(PROBLEM DETAILS)
Collect each line in the material below that has the word "name" in it.

BEGIN DATA LINES

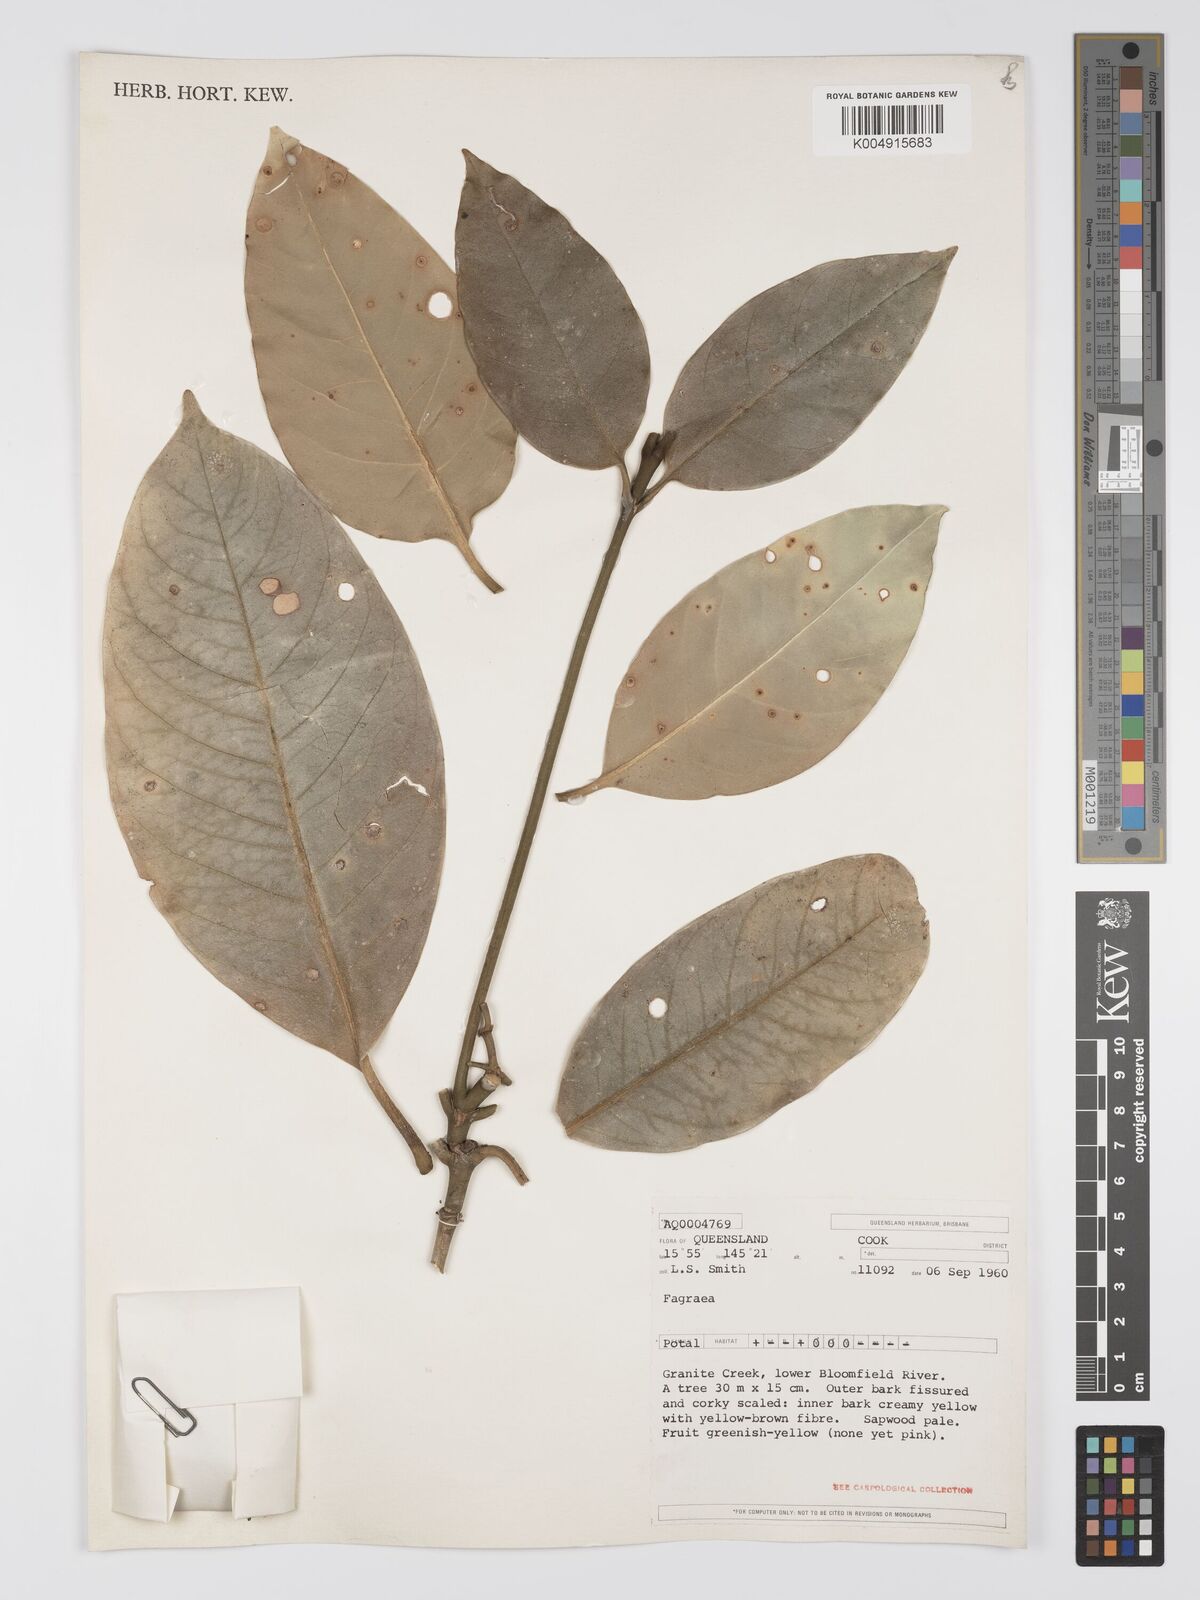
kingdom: Plantae
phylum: Tracheophyta
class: Magnoliopsida
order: Gentianales
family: Gentianaceae
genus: Fagraea
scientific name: Fagraea
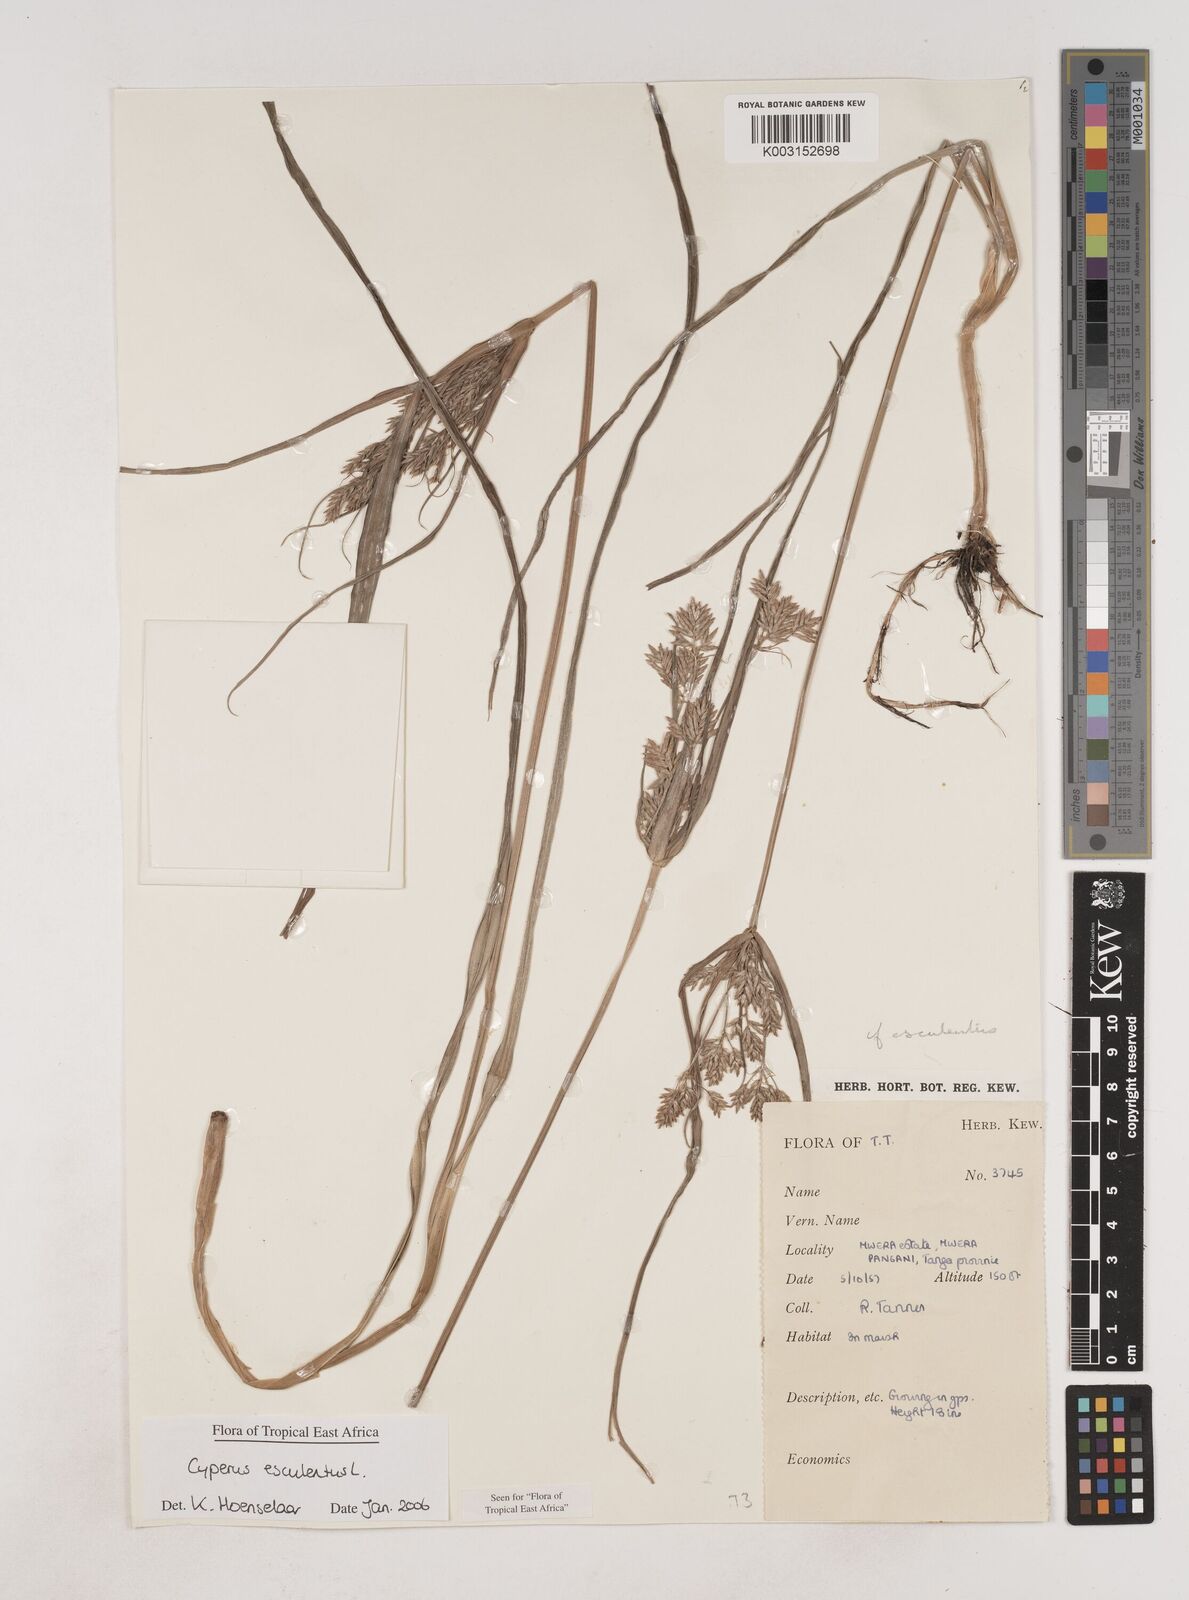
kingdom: Plantae
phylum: Tracheophyta
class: Liliopsida
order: Poales
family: Cyperaceae
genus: Cyperus
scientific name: Cyperus esculentus
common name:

END DATA LINES

(OUTPUT BELOW)
scientific name: Fagraea
scientific name: Cyperus esculentus
common name:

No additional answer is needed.